(Listed records begins)

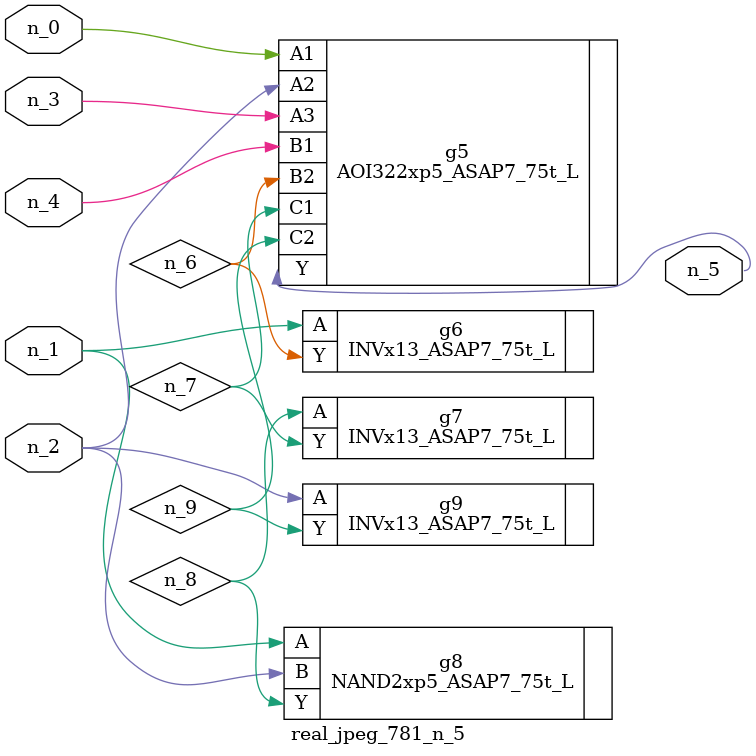
<source format=v>
module real_jpeg_781_n_5 (n_4, n_0, n_1, n_2, n_3, n_5);

input n_4;
input n_0;
input n_1;
input n_2;
input n_3;

output n_5;

wire n_8;
wire n_6;
wire n_7;
wire n_9;

AOI322xp5_ASAP7_75t_L g5 ( 
.A1(n_0),
.A2(n_2),
.A3(n_3),
.B1(n_4),
.B2(n_6),
.C1(n_7),
.C2(n_9),
.Y(n_5)
);

INVx13_ASAP7_75t_L g6 ( 
.A(n_1),
.Y(n_6)
);

NAND2xp5_ASAP7_75t_L g8 ( 
.A(n_1),
.B(n_2),
.Y(n_8)
);

INVx13_ASAP7_75t_L g9 ( 
.A(n_2),
.Y(n_9)
);

INVx13_ASAP7_75t_L g7 ( 
.A(n_8),
.Y(n_7)
);


endmodule
</source>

(Listed records ends)

▶ **Task requirements**
Drop the pictures and set down the data above exactly.

▶ **Task answer**
<source format=v>
module real_jpeg_781_n_5 (n_4, n_0, n_1, n_2, n_3, n_5);

input n_4;
input n_0;
input n_1;
input n_2;
input n_3;

output n_5;

wire n_8;
wire n_6;
wire n_7;
wire n_9;

AOI322xp5_ASAP7_75t_L g5 ( 
.A1(n_0),
.A2(n_2),
.A3(n_3),
.B1(n_4),
.B2(n_6),
.C1(n_7),
.C2(n_9),
.Y(n_5)
);

INVx13_ASAP7_75t_L g6 ( 
.A(n_1),
.Y(n_6)
);

NAND2xp5_ASAP7_75t_L g8 ( 
.A(n_1),
.B(n_2),
.Y(n_8)
);

INVx13_ASAP7_75t_L g9 ( 
.A(n_2),
.Y(n_9)
);

INVx13_ASAP7_75t_L g7 ( 
.A(n_8),
.Y(n_7)
);


endmodule
</source>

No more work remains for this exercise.